One morning I was summoned to his sleeping apartment by a slave. I found the old surgeon lying, a shrunken, pitiful heap of withered skin and bones.

"We must hasten, Vad Varo," he said in a weak whisper. "My heart was like to have stopped a few tals ago. It was then that I sent for you." He pointed to a door leading from his chamber. "There," he said, "you will find the body I have chosen. There, in the private laboratory I long ago built for this very purpose, you will perform the greatest surgical operation that the universe has ever known, transferring its most perfect brain to the most beautiful and perfect body that ever has passed beneath these ancient eyes. You will find the head already prepared to receive my brain; the brain of the subject having been removed and destroyed-totally destroyed by fire. I could not possibly chance the existence of a brain desiring and scheming to regain its wondrous body. No, I destroyed it. Call slaves and have them bear my body to the ersite slab."

"That will not be necessary," I told him; and lifting his shrunken form in my arms as he had been an Earthly babe, I carried him into the adjoining room where I found a perfectly lighted and appointed laboratory containing two operating tables, one of which was occupied by the body of a red-man. Upon the surface of the other, which was vacant, I laid Ras Thavas, then I turned to look at the new envelope he had chosen. Never, I believe, had I beheld so perfect a form, so handsome a face-Ras Thavas had indeed chosen well for himself. Then I turned back to the old surgeon. Deftly, as he had taught me, I made the two incisions and attached the tubes. My finger rested upon the button that would start the motor pumping his blood from his veins and his marvellous preservative-anaesthetic into them. Then I spoke.

"Ras Thavas," I said, "you have long been training me to this end. I have labored assiduously to prepare myself that there might be no slightest cause for apprehension as to the outcome. You have, coincidentally, taught me that one's every act should be prompted by self-interest only. You are satisfied, therefore, that I am not doing this for you because I love you, or because I feel any friendship for you; but you think that you have offered me enough in placing before me a similar opportunity for immortality.

"Regardless of your teaching I am afraid that I am still somewhat of a sentimentalist I crave the redressing of wrongs. I crave friendship and love. The price you offer is not enough. Are you willing to pay more that this operation may be successfully concluded?"

He looked at me steadily for a long minute. "What do you want?" he asked. I could see that he was trembling with anger, but he did not raise his voice.

"Do you recall 4296-E-2631-H?" I inquired.

"The subject with the body of Xaxa? Yes, I recall the case. What of it?"

"I wish her body returned to her. That is the price you must pay for this operation."

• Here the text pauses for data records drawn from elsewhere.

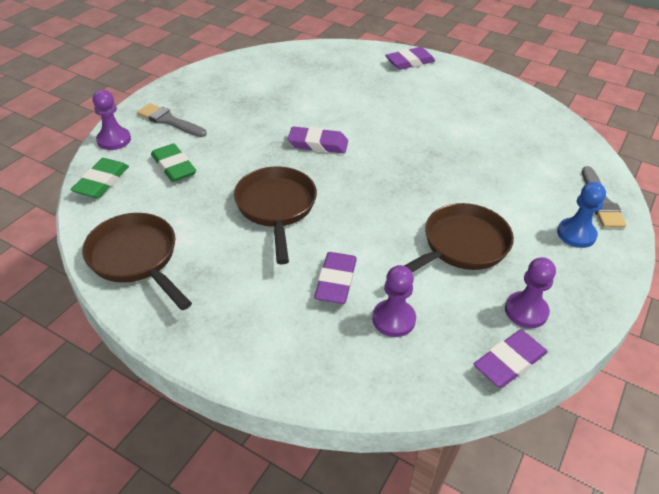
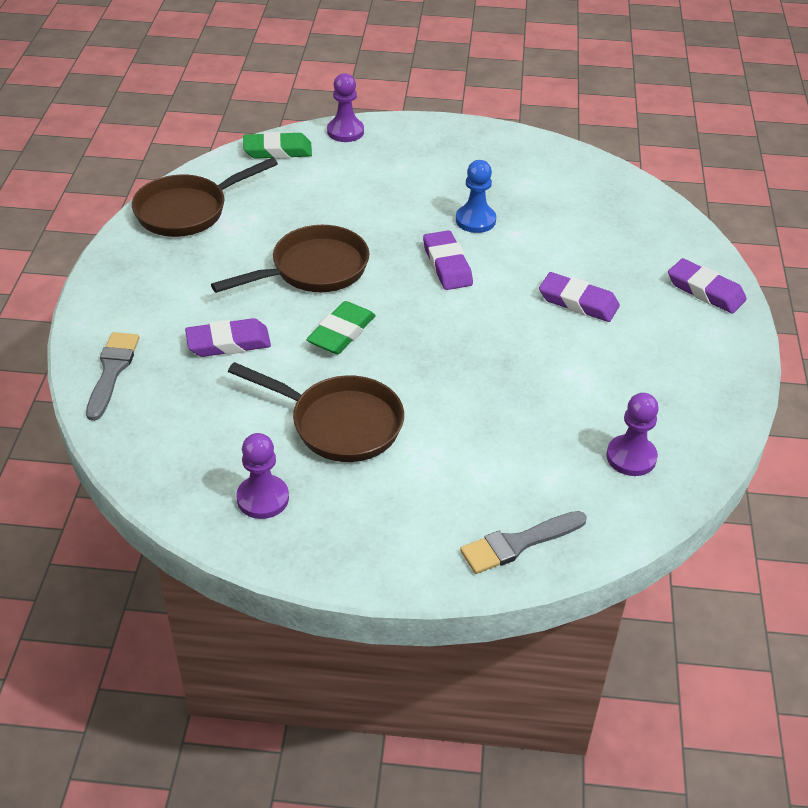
camera: 65 degrees right, 0 degrees up
brown pan [82,213,192,310] -> brown pan turned 150 degrees counterclockwise [132,157,278,237]
grey brush [137,103,207,137] -> grey brush moved to [86,332,139,421]
green eraser [151,143,196,182] -> green eraser moved to [306,301,376,354]
purple pawn [372,265,416,337] -> purple pawn moved to [607,393,659,476]
purple eraser [474,330,548,388] -> purple eraser moved to [539,272,620,322]
blue pawn [557,182,606,248] -> blue pawn moved to [456,160,496,233]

He glared at me. "It is impossible. Xaxa has the body. Even if I cared to do so, I could never recover it. Proceed with the operation!"

"When you have promised me," I insisted.

"I cannot promise the impossible-I cannot obtain Xaxa. Ask me something else. I am not unwilling to grant any reasonable request."

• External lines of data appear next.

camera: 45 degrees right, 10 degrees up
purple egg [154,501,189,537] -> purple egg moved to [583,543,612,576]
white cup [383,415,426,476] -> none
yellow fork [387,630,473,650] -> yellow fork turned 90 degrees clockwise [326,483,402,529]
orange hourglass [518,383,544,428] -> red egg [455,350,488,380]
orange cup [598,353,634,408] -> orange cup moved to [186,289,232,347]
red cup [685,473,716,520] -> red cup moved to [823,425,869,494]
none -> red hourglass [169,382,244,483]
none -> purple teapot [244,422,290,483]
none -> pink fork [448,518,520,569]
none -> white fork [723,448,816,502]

"That is all I wish-just that; but I do not insist that you obtain the body. If I bring Xaxa here will you make the transfer?"

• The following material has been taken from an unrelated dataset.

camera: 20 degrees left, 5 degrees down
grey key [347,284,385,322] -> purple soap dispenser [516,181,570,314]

"It would mean war between Toonol and Phundahl," he fumed.

"That does not interest me," I said. "Quick! Reach a decision. In five tals I shall press this button. If you promise what I ask, you shall be restored with a new and beautiful body; if you refuse you shall lie here in the semblance of death for ever."

"I promise," he said slowly, "that when you bring the body of Xaxa to me I will transfer to that body any brain that you select from among my subjects."

"Good!" I exclaimed, and pressed the button.